Il y a plusieurs façons de tourner une page. Mais pourquoi vouloir clore un chapitre, une saison? Pourquoi ne pas ouvrir sur ce qui vient? Glisser d’une saison dans une autre avec la grâce d’un amant furtif qui s’en va voir ailleurs. « Quand on aime, il faut partir » (Blaise Cendrars, Au coeur du monde).
Étrange été. Plus légers, plus enclins à bouger, nous redevenons nomades. « Nous avançons dorénavant vers l’avenir comme le feraient des immigrants qui ne connaissent ni la langue ni la grammaire du monde vers lequel ils cheminent. » Jean-Claude Guillebaud, la vie vivante. Banalité? Pour le savoir, le mieux, c’est encore de passer de l’autre côté du miroir, dans le regard de l’autre. Voir ce qui tient, ce que l’on refuse, et ce qui n’en vaut pas la peine. Tout un été pour faire le tri. On peut même rire. Sauf de la Syrie. Comment dessiner le corps, ce corps humain que l’on torture? Qu’en disent les grands artistes cotés, les Damian Hirst, Jeff Koons, Murakami? Rien. Circulez, petits billets, jolis billets verts, la torture n’est pas un sujet.
Salauds.
Mais pardon, c’est l’été. Tout le monde ne peut pas mourir devant les remparts de Missolonghi comme Lord Byron. Tout le monde ne peut pas donner sa main aux étoiles, comme Cendrars. Et puis, signer pour la libération d’Ai Wei Wei, c’est tellement plus tendance. Libérez les celebrities!
Ainsi, « j’arrive où je suis étranger » (Aragon). L’odeur de la forêt juste après la pluie, sur le mont Banahaw . Il y a, dans certains coins des Philippines, des pierres volcaniques rouges couvertes de mousse, étranges comme les dessins de Vol 747 pour Sydney. Ambiance « piste d’atterrissage pour extra-terrestres ». (Pour les martiens, les extra-terrestres, c’est ce qui reste quand on a tout oublié). La pierre de l’entrée, peut-être? ici, la nature et le surnaturel se mêlent, pistes tressées. Dans la lumière filtrée d’une forêt primaire, recevoir la leçon d’étrangeté de Murakami, le vrai, celui de Kafka sur le rivage. Lisez-le vite, avant le prix Nobel. Après, ça fait rattrapage.
Marcher en forêt, percevoir ce qui vient, ce qui est là, distinguer les sons, les odeurs.

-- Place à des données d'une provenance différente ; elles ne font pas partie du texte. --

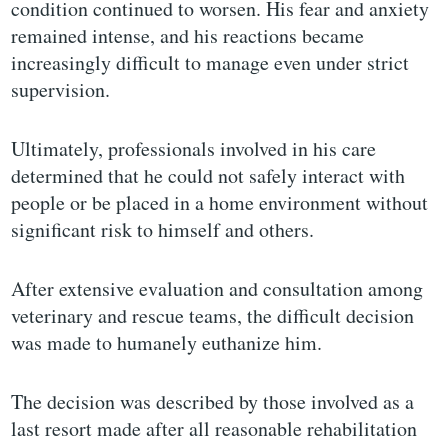
condition continued to worsen. His fear and anxiety
remained intense, and his reactions became
increasingly difficult to manage even under strict
supervision.
Ultimately, professionals involved in his care
determined that he could not safely interact with
people or be placed in a home environment without
significant risk to himself and others.
After extensive evaluation and consultation among
veterinary and rescue teams, the difficult decision
was made to humanely euthanize him.
The decision was described by those involved as a
last resort made after all reasonable rehabilitation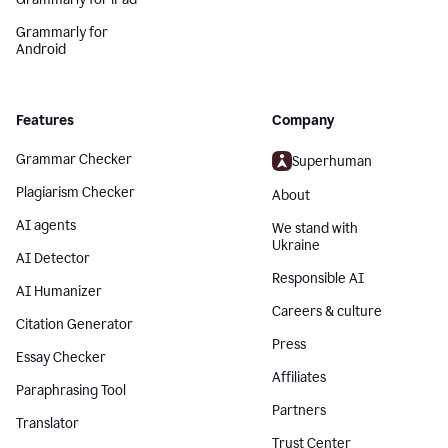
Grammarly for
Android
Features
Company
Grammar Checker
Superhuman
Plagiarism Checker
About
AI agents
We stand with
Ukraine
AI Detector
Responsible AI
AI Humanizer
Careers & culture
Citation Generator
Press
Essay Checker
Affiliates
Paraphrasing Tool
Partners
Translator
Trust Center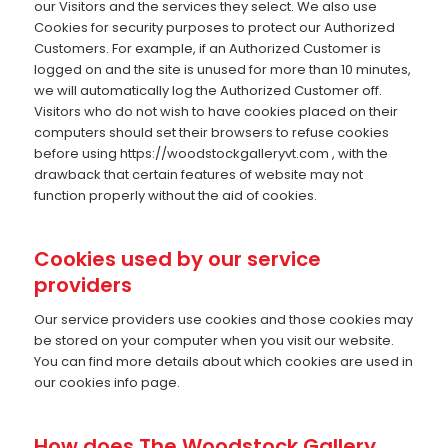
our Visitors and the services they select. We also use
Cookies for security purposes to protect our Authorized
Customers. For example, if an Authorized Customer is
logged on and the site is unused for more than 10 minutes,
we will automatically log the Authorized Customer off.
Visitors who do not wish to have cookies placed on their
computers should set their browsers to refuse cookies
before using https://woodstockgalleryvt.com , with the
drawback that certain features of website may not
function properly without the aid of cookies.
Cookies used by our service
providers
Our service providers use cookies and those cookies may
be stored on your computer when you visit our website.
You can find more details about which cookies are used in
our cookies info page.
How does The Woodstock Gallery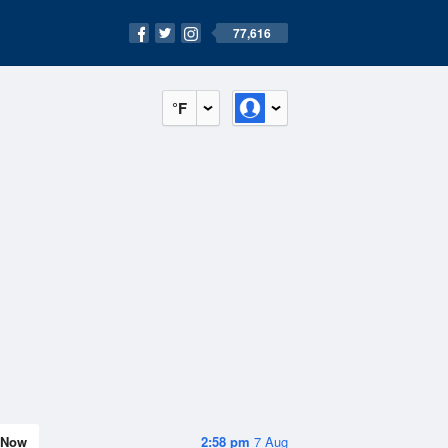
77,616
°F
Now
2:58 pm
7 Aug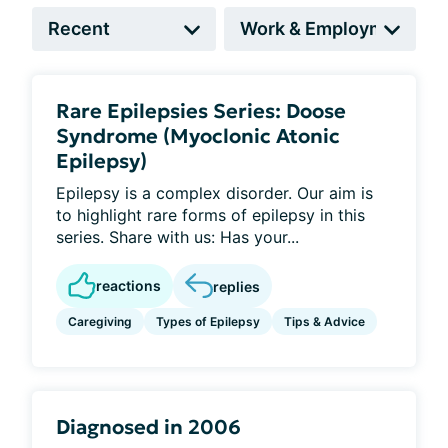
Rare Epilepsies Series: Doose
Syndrome (Myoclonic Atonic
Epilepsy)
Epilepsy is a complex disorder. Our aim is
to highlight rare forms of epilepsy in this
series. Share with us: Has your...
reactions
replies
Caregiving
Types of Epilepsy
Tips & Advice
Diagnosed in 2006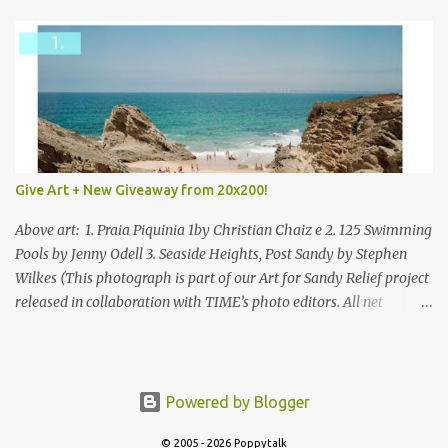
Give Art + New Giveaway from 20x200!
Above art: 1. Praia Piquinia 1by Christian Chaiz e 2. 125 Swimming
Pools by Jenny Odell 3. Seaside Heights, Post Sandy by Stephen
Wilkes (This photograph is part of our Art for Sandy Relief project
released in collaboration with TIME’s photo editors. All net
proceeds of these editions support six local charities. Learn more
about these specialized organizations here .) Happy Wednesday!
I'm thrilled to be back today with another giveaway from the
folks at 20x200 and the idea of giving art as a gift this season.
Powered by Blogger
What surprised me since our last giveaway with them is how
much new art they have added to the site. Along with that,
© 2005 - 2026 Poppytalk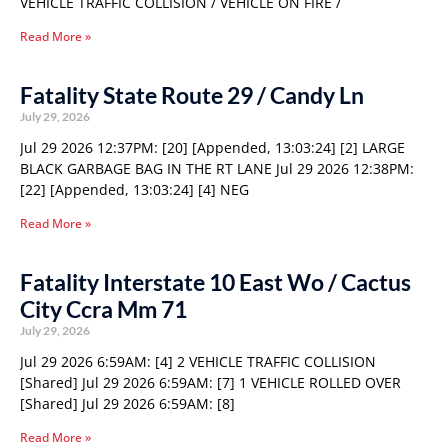
VEHICLE TRAFFIC COLLISION / VEHICLE ON FIRE /
Read More »
Fatality State Route 29 / Candy Ln
July 29, 2026
Jul 29 2026 12:37PM: [20] [Appended, 13:03:24] [2] LARGE
BLACK GARBAGE BAG IN THE RT LANE Jul 29 2026 12:38PM:
[22] [Appended, 13:03:24] [4] NEG
Read More »
Fatality Interstate 10 East Wo / Cactus
City Ccra Mm 71
July 29, 2026
Jul 29 2026 6:59AM: [4] 2 VEHICLE TRAFFIC COLLISION
[Shared] Jul 29 2026 6:59AM: [7] 1 VEHICLE ROLLED OVER
[Shared] Jul 29 2026 6:59AM: [8]
Read More »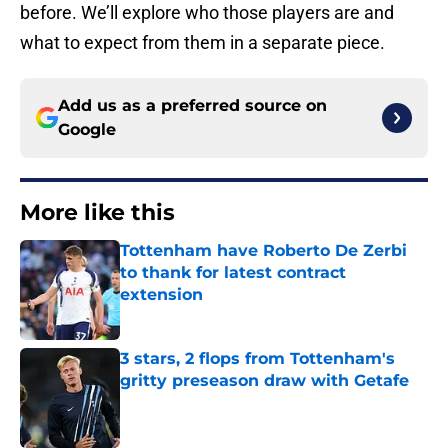
before. We’ll explore who those players are and
what to expect from them in a separate piece.
Add us as a preferred source on
Google
More like this
Tottenham have Roberto De Zerbi
to thank for latest contract
extension
Published by on Invalid Date
3 stars, 2 flops from Tottenham's
gritty preseason draw with Getafe
Published by on Invalid Date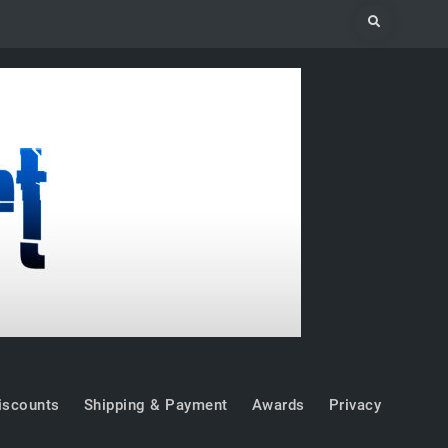
Search
iscounts
Shipping & Payment
Awards
Privacy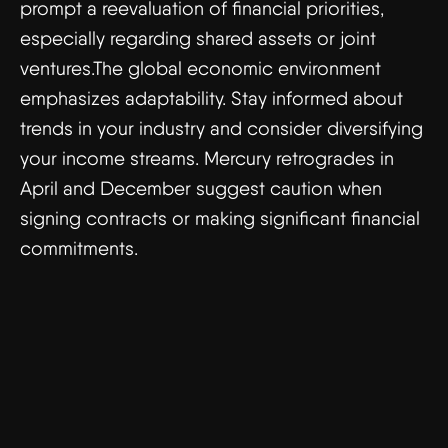
prompt a reevaluation of financial priorities,
especially regarding shared assets or joint
ventures.The global economic environment
emphasizes adaptability. Stay informed about
trends in your industry and consider diversifying
your income streams. Mercury retrogrades in
April and December suggest caution when
signing contracts or making significant financial
commitments.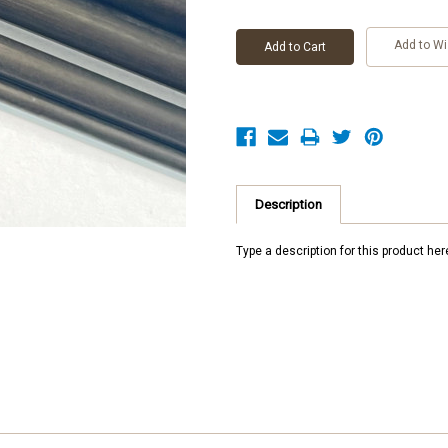
Add to Wi
Description
Type a description for this product here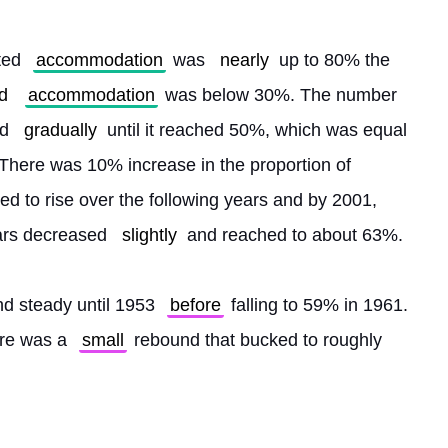
ted 
accommodation
 was 
nearly
 up to 80% the 
d
accommodation
 was below 30%. The number 
d 
gradually
 until it reached 50%, which was equal 
 There was 10% increase in the proportion of 
d to rise over the following years and by 2001, 
ars decreased 
slightly
 and reached to about 63%.
d steady until 1953 
before
 falling to 59% in 1961. 
re was a 
small
 rebound that bucked to roughly 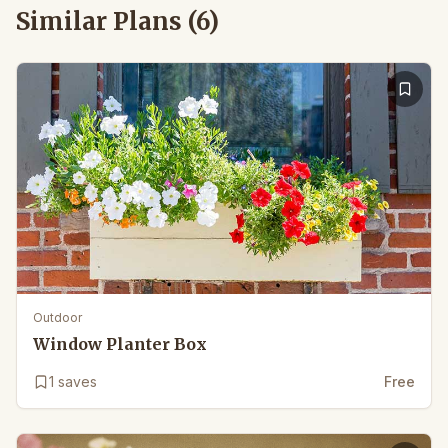
Similar Plans (
6
)
Outdoor
Window Planter Box
1
saves
Free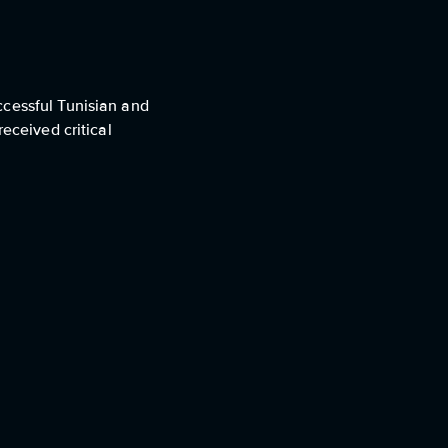
ccessful Tunisian and
eceived critical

Cela passe par le corps, toujours, et le rythme des pas. On ralentit d’abord, pour entrer en connivence. Attendre. Encore un peu plus de lenteur. Enfin, le rythme de nos respirations s’accorde. Ici, c’est maintenant.
Ou bien, comme le Lorrain, passer des heures à observer la lumière qui vire d’heure en heure, sur les feuillages, dans la campagne romaine (Nature et idéal, Rome, 1600-1650). Loin de Versailles et de sa cour frelatée, le nez dans l’herbe : au coeur du monde.
Bien sûr, le paysage est chose mentale, et le regard crée ce qu’il voit, mais ce sont les sens qui nous donnent la clé. Avant le Lorrain et compères, on n’y voyait qu’un fond de décor pour une « fuite en Egypte » avec la Sainte Famille au premier plan. Puis ce fut « la pause pendant la fuite en Egypte », avec les personnages de plus en plus petits. Et, à la fin, plus de fuite du tout, ni d’Egypte. c’est alors qu’on a commencé à voir l’Italie.
Ce qu’ils fuyaient, pourtant, c’était vraiment l’horreur. Comme aujourd’hui. Comme dans Rembrandt, scènes de lynchage et de haine autour des visages du Christ. Dans les villes en guerre du Sud, bruissant de folles rumeurs, on l’aurait traité de jeteur de sort avant de lui passer un pneu enflammé autour du cou. Les visages de la foule, pure expression de haine archi-contemporaine. Cet art-là se coltine au monde, à ce qu’il peut avoir de répugnant, pour mieux accentuer le contraste et la figure du Ressuscité.
Tous ces Christs, avec leurs grands yeux. Profils perdus, faces retrouvées. Le Christ de la collection Hyde et celui de Detroit aux larges pommettes de trois quarts; le Christ de Berlin et celui d’Amsterdam, et puis celui du Louvre, dispersés aux quatre coins de la planète eux aussi nomades et c’est encore Cendrars les Pâques à New York, à Shanghai, à Belleville, quoi de neuf aujourd’hui Seigneur peut-être Vous? Cendrars le grand bourlingueur de la modernité voyageur pré-nomade ne croyait à rien, mais savait la douleur.
Il n’y a pas de repos pendant la fuite en Egypte.